Mea Culpa: workers of the word, unite
Questions of style and language in last week’s Independent, reviewed by John Rentoul
On rare occasions, a mistake can make a sentence better. We said in an editorial about Boris Johnson’s trip to the US: “In trouble at home, he has the chance to shine on the word stage.” When John Harrison wrote to me about it, I thought at first that he was suggesting the phrase “trouble at home” held an impertinent double meaning.
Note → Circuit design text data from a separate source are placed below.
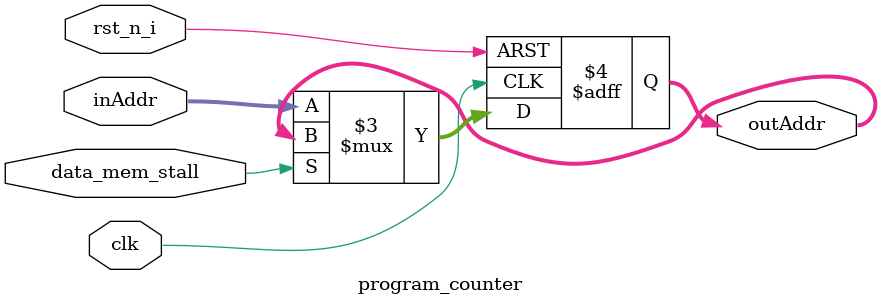
<source format=v>
/*
	Authored 2018-2019, Ryan Voo.

	All rights reserved.
	Redistribution and use in source and binary forms, with or without
	modification, are permitted provided that the following conditions
	are met:

	*	Redistributions of source code must retain the above
		copyright notice, this list of conditions and the following
		disclaimer.

	*	Redistributions in binary form must reproduce the above
		copyright notice, this list of conditions and the following
		disclaimer in the documentation and/or other materials
		provided with the distribution.

	*	Neither the name of the author nor the names of its
		contributors may be used to endorse or promote products
		derived from this software without specific prior written
		permission.

	THIS SOFTWARE IS PROVIDED BY THE COPYRIGHT HOLDERS AND CONTRIBUTORS
	"AS IS" AND ANY EXPRESS OR IMPLIED WARRANTIES, INCLUDING, BUT NOT
	LIMITED TO, THE IMPLIED WARRANTIES OF MERCHANTABILITY AND FITNESS
	FOR A PARTICULAR PURPOSE ARE DISCLAIMED. IN NO EVENT SHALL THE
	COPYRIGHT OWNER OR CONTRIBUTORS BE LIABLE FOR ANY DIRECT, INDIRECT,
	INCIDENTAL, SPECIAL, EXEMPLARY, OR CONSEQUENTIAL DAMAGES (INCLUDING,
	BUT NOT LIMITED TO, PROCUREMENT OF SUBSTITUTE GOODS OR SERVICES;
	LOSS OF USE, DATA, OR PROFITS; OR BUSINESS INTERRUPTION) HOWEVER
	CAUSED AND ON ANY THEORY OF LIABILITY, WHETHER IN CONTRACT, STRICT
	LIABILITY, OR TORT (INCLUDING NEGLIGENCE OR OTHERWISE) ARISING IN
	ANY WAY OUT OF THE USE OF THIS SOFTWARE, EVEN IF ADVISED OF THE
	POSSIBILITY OF SUCH DAMAGE.
*/



/*
 *	Description:
 *
 *		This module implements the program counter
 */



module program_counter(inAddr, outAddr, clk, rst_n_i, data_mem_stall);
	input			clk;
	input           rst_n_i;
	input			data_mem_stall;
	input [31:0]		inAddr;
	output reg[31:0]	outAddr;

	always @(posedge clk, negedge rst_n_i) begin
		if (!rst_n_i) begin
			outAddr <= 32'b0;
		end
		else begin
			outAddr <= data_mem_stall ? outAddr : inAddr;
		end
	end
endmodule

</source>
My brain saw what it expected to see, and failed to see the missing “l” in “world”. We corrected it, but our prime minister is very much the kind of politician who tries to get out of trouble by shining on the “word stage”. He sought to distract attention from unhelpful domestic news stories by chiding Emmanuel Macron in Franglais and invoking Kermit the Frog in his lecture to the UN about the virtues of being green. If that is the kind of silliness you like, and there are a lot of people in Britain who like their prime minister, you will have thought that he shone on the word stage.
Champagne or ice cream? In our report of the eruption of the volcano on La Palma, one of the Canary Islands, we said “about 1,000 residents formed a convoy out of the village before the red-hot magnum snaked towards their homes”. We meant magma, which is molten rock, but the usual term is lava, once the magma erupts onto the surface.